#### Records for this exercise ####
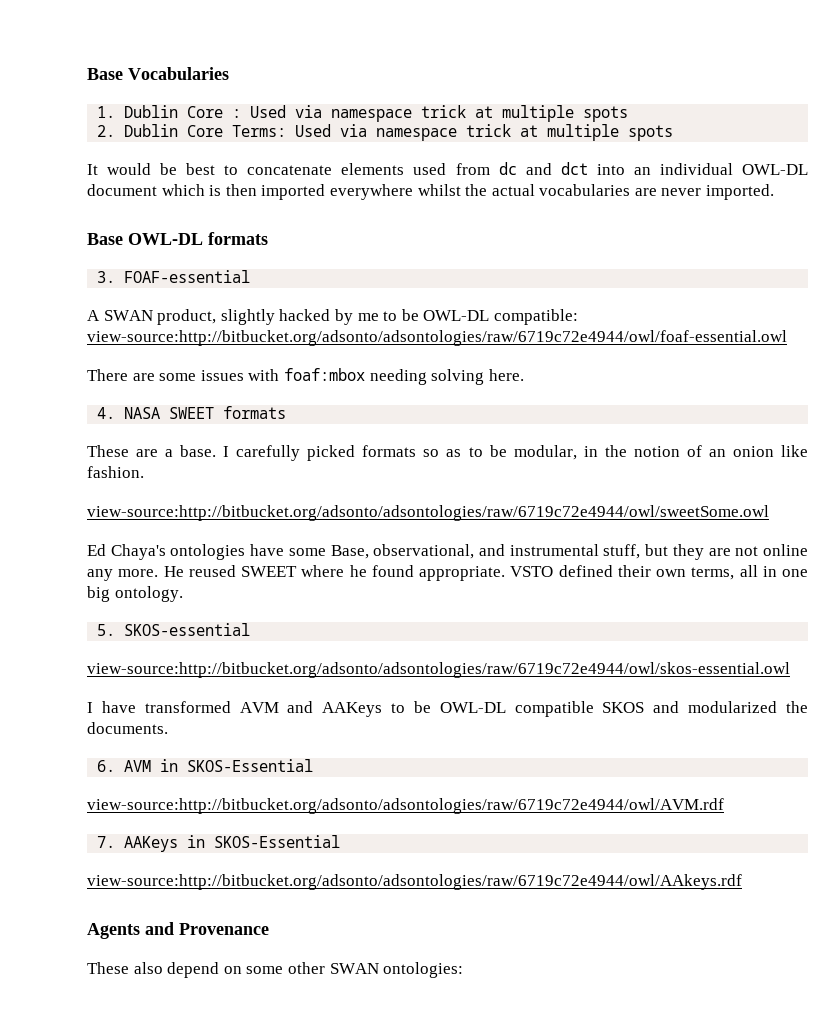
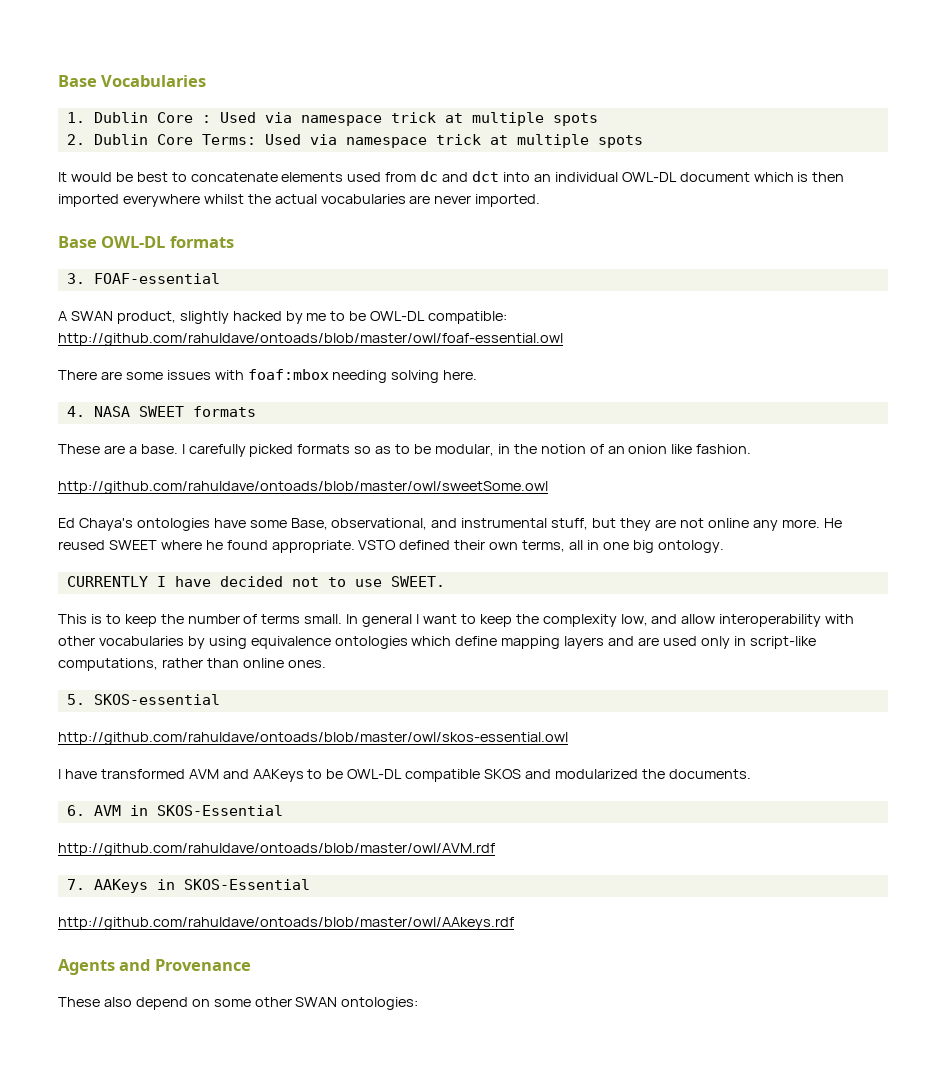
[87,330,787,346] view-source:http://bitbucket.org/adsonto/adsontologies/raw/6719c72e4944/owl/foaf-essential.owl -> [58,333,563,346] http://github.com/rahuldave/ontoads/blob/master/owl/foaf-essential.owl
[87,505,769,521] view-source:http://bitbucket.org/adsonto/adsontologies/raw/6719c72e4944/owl/sweetSome.owl -> [58,481,548,494] http://github.com/rahuldave/ontoads/blob/master/owl/sweetSome.owl
(183, 594) none -> [66,576,445,587] [58,614,855,627] [58,636,816,649] [58,658,326,671] // CURRENTLY I have decided not to use SWEET. // This is to keep the number of terms small. In general I want to keep the complexity low, and allow interoperability with other vocabularies by using equivalence ontologies which define mapping layers and are used only in script-like computations, rather than online ones.
[87,662,790,678] view-source:http://bitbucket.org/adsonto/adsontologies/raw/6719c72e4944/owl/skos-essential.owl -> [58,732,568,745] http://github.com/rahuldave/ontoads/blob/master/owl/skos-essential.owl
[87,798,724,814] view-source:http://bitbucket.org/adsonto/adsontologies/raw/6719c72e4944/owl/AVM.rdf -> [58,843,495,856] http://github.com/rahuldave/ontoads/blob/master/owl/AVM.rdf
[87,874,742,890] view-source:http://bitbucket.org/adsonto/adsontologies/raw/6719c72e4944/owl/AAkeys.rdf -> [58,917,514,930] http://github.com/rahuldave/ontoads/blob/master/owl/AAkeys.rdf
####
(About this task) Gather each line of the records holding the string "github".

(Exercise response)
[87,330,787,346] view-source:http://bitbucket.org/adsonto/adsontologies/raw/6719c72e4944/owl/foaf-essential.owl -> [58,333,563,346] http://github.com/rahuldave/ontoads/blob/master/owl/foaf-essential.owl
[87,505,769,521] view-source:http://bitbucket.org/adsonto/adsontologies/raw/6719c72e4944/owl/sweetSome.owl -> [58,481,548,494] http://github.com/rahuldave/ontoads/blob/master/owl/sweetSome.owl
[87,662,790,678] view-source:http://bitbucket.org/adsonto/adsontologies/raw/6719c72e4944/owl/skos-essential.owl -> [58,732,568,745] http://github.com/rahuldave/ontoads/blob/master/owl/skos-essential.owl
[87,798,724,814] view-source:http://bitbucket.org/adsonto/adsontologies/raw/6719c72e4944/owl/AVM.rdf -> [58,843,495,856] http://github.com/rahuldave/ontoads/blob/master/owl/AVM.rdf
[87,874,742,890] view-source:http://bitbucket.org/adsonto/adsontologies/raw/6719c72e4944/owl/AAkeys.rdf -> [58,917,514,930] http://github.com/rahuldave/ontoads/blob/master/owl/AAkeys.rdf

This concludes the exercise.